Samenvatting
De sterfte aan insuline-afhankelijke diabetes mellitus vóór behandeling onder de 0-19-jarigen in Nederland werd nagegaan over de jaren 1978 t.m. 1980. De sterftecijfers van 2 verschillende en van elkaar onafhankelijke bronnen, het Centraal Bureau voor de Statistiek en de Stichting Informatiecentrum voor de Gezondheidszorg, werden vergeleken nadat aanvullende gegevens van de behandelende artsen waren verkregen. Er bestond een goede overeenstemming. In totaal overleden 11 jeugdigen voordat de ziekte was herkend, bij een aantal nieuwe gevallen van 1464; het risico om vóór herkenning van de ziekte eraan te overlijden is 0,75 (0,4-1,3).
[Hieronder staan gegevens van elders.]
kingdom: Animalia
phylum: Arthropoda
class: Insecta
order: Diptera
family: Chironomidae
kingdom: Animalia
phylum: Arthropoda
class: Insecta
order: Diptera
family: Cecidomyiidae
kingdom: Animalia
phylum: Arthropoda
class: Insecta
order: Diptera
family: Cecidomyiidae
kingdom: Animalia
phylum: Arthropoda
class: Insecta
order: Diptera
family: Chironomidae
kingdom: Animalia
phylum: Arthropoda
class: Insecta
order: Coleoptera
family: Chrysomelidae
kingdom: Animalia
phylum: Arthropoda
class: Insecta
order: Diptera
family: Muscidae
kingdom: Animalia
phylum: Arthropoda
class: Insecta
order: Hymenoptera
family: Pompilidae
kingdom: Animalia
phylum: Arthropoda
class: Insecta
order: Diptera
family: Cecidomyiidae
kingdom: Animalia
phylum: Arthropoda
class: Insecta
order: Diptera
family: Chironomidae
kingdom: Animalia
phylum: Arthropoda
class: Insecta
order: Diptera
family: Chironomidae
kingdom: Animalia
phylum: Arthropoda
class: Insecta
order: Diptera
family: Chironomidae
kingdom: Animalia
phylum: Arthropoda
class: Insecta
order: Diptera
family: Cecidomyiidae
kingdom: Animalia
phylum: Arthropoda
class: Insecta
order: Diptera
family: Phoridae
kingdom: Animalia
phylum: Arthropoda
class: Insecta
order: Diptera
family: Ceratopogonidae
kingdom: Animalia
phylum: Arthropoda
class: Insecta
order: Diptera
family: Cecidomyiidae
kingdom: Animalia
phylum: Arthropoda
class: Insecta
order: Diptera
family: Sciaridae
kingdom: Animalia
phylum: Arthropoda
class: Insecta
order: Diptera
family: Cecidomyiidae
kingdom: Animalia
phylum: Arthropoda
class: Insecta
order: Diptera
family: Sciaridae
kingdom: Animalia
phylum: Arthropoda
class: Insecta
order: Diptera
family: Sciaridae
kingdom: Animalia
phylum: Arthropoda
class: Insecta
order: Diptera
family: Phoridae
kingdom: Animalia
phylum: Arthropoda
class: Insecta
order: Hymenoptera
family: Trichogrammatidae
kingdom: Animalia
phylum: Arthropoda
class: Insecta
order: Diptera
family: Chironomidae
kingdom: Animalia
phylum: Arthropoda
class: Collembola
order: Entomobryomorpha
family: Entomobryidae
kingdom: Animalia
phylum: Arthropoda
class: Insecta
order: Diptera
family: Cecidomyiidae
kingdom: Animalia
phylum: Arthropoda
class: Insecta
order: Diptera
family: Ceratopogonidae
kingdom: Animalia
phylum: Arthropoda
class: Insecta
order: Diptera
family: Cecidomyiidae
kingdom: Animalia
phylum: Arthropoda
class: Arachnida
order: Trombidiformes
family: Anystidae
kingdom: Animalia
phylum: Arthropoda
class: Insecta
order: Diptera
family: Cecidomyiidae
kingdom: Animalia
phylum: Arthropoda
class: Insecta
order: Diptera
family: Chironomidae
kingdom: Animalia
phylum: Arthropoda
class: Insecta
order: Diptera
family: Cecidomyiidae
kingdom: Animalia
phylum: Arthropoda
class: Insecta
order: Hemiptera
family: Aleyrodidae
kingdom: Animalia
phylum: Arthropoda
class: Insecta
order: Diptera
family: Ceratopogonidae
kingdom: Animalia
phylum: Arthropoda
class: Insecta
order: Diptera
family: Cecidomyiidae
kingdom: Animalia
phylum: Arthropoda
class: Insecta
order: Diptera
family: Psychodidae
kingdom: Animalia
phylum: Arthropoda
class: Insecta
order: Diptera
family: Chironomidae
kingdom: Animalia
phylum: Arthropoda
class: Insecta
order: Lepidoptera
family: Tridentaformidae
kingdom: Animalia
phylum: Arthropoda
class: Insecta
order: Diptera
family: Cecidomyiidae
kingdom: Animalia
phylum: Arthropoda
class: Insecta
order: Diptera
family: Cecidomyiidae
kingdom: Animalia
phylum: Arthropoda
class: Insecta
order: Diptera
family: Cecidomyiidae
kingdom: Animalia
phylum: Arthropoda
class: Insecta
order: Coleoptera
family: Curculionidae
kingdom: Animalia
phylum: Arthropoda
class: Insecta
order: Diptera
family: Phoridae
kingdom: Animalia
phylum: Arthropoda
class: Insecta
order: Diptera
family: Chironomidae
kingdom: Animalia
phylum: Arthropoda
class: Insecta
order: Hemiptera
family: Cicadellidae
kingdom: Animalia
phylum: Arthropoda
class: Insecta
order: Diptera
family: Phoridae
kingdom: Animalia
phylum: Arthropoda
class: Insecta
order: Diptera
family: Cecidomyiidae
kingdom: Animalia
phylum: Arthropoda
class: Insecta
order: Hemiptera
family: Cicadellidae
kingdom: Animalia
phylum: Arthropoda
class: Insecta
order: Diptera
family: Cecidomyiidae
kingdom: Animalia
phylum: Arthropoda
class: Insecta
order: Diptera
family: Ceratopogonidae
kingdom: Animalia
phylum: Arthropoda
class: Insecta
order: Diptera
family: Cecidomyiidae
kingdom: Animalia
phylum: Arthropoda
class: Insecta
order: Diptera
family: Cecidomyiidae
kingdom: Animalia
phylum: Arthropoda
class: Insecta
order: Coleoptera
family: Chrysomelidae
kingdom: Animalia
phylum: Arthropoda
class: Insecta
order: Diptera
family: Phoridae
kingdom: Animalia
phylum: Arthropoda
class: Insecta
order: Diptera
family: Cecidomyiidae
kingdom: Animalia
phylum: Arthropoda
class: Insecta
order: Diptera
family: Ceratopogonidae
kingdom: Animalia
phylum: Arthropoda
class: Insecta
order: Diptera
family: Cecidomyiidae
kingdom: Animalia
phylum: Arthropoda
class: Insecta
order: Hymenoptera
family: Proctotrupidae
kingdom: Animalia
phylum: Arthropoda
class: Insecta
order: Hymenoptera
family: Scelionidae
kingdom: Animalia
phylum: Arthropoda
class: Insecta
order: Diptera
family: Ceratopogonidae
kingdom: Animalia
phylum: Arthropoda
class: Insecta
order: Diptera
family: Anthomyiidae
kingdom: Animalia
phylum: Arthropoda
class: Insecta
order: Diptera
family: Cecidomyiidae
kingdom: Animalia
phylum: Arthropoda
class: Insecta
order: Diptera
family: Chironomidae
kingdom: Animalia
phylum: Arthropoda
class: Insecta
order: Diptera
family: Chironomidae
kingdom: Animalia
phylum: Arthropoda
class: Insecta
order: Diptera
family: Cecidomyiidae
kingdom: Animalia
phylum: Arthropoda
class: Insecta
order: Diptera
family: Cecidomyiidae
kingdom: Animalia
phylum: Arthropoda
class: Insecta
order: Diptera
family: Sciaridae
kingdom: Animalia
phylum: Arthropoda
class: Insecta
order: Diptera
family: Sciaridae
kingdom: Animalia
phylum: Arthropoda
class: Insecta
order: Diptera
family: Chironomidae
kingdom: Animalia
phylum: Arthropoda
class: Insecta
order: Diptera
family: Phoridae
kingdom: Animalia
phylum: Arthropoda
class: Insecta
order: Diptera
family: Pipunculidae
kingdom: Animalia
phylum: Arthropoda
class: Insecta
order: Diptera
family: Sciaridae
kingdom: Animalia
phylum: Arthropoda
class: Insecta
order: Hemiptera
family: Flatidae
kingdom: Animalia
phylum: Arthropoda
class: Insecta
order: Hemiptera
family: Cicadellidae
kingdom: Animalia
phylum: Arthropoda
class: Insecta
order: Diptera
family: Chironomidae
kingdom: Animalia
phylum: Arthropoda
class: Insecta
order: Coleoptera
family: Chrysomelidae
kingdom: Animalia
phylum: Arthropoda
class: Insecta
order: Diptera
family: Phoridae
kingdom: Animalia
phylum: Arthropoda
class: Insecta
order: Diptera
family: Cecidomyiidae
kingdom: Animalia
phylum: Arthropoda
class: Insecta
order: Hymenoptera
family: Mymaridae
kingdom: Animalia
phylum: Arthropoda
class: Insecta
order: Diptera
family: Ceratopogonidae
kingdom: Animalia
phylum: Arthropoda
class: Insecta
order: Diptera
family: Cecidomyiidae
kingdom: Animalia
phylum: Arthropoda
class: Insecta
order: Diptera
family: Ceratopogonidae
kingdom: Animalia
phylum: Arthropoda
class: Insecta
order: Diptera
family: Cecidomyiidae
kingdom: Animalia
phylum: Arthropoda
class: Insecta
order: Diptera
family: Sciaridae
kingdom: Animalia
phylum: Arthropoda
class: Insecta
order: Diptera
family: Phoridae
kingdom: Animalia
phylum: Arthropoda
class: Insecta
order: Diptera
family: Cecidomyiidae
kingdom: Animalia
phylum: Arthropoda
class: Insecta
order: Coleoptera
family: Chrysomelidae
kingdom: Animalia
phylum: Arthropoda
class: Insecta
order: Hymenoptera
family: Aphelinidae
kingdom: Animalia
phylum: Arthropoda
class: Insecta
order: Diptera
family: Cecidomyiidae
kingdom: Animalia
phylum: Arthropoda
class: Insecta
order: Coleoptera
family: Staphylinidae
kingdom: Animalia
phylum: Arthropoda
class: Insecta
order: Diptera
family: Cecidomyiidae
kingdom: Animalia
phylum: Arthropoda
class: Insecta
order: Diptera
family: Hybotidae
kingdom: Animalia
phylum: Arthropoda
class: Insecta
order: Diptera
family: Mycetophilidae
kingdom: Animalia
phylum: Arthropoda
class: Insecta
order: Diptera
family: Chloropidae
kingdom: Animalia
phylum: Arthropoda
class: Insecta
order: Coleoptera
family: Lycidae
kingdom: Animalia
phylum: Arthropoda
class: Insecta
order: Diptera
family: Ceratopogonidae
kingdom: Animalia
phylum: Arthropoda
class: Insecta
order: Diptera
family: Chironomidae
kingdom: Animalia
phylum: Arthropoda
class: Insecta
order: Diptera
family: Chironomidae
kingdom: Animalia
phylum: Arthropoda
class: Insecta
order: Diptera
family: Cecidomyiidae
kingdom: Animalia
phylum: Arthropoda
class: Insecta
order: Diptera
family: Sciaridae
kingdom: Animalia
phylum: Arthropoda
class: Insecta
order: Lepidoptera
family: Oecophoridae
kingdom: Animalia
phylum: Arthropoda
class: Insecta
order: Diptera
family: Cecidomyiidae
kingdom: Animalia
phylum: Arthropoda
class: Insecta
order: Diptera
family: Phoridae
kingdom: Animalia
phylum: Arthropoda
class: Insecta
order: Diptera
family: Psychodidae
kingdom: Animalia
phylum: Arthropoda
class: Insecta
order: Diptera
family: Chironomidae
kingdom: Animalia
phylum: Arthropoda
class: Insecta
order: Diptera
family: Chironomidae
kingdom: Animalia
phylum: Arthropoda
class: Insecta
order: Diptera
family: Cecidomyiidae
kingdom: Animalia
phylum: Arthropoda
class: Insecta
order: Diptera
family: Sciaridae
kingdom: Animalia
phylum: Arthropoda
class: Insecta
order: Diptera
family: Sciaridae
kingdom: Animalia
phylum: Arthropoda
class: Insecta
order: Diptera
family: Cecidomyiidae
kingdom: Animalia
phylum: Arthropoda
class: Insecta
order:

Twee van hen overleden thuis, 9 in het ziekenhuis. Het sterfterisico van de in het ziekenhuis overledenen stemt overeen met dat in Japan en een gebied in de USA. De sterfte vóór de ziekte is herkend, maakte het overgrote deel (1113) uit van de totale sterfte als gevolg van diabetes op deze leeftijd.
Diabetische ketoacidose, met bijbehorende elektrolytverschuivingen, was bij vrijwel alle patiënten de doodsoorzaak. Potentieel is deze sterfte derhalve te voorkomen. Er zijn aanwijzingen dat het sterfterisico van jeugdigen bij het begin van nog niet herkende diabetes mellitus type I in de laatste 10-15 jaar afneemt.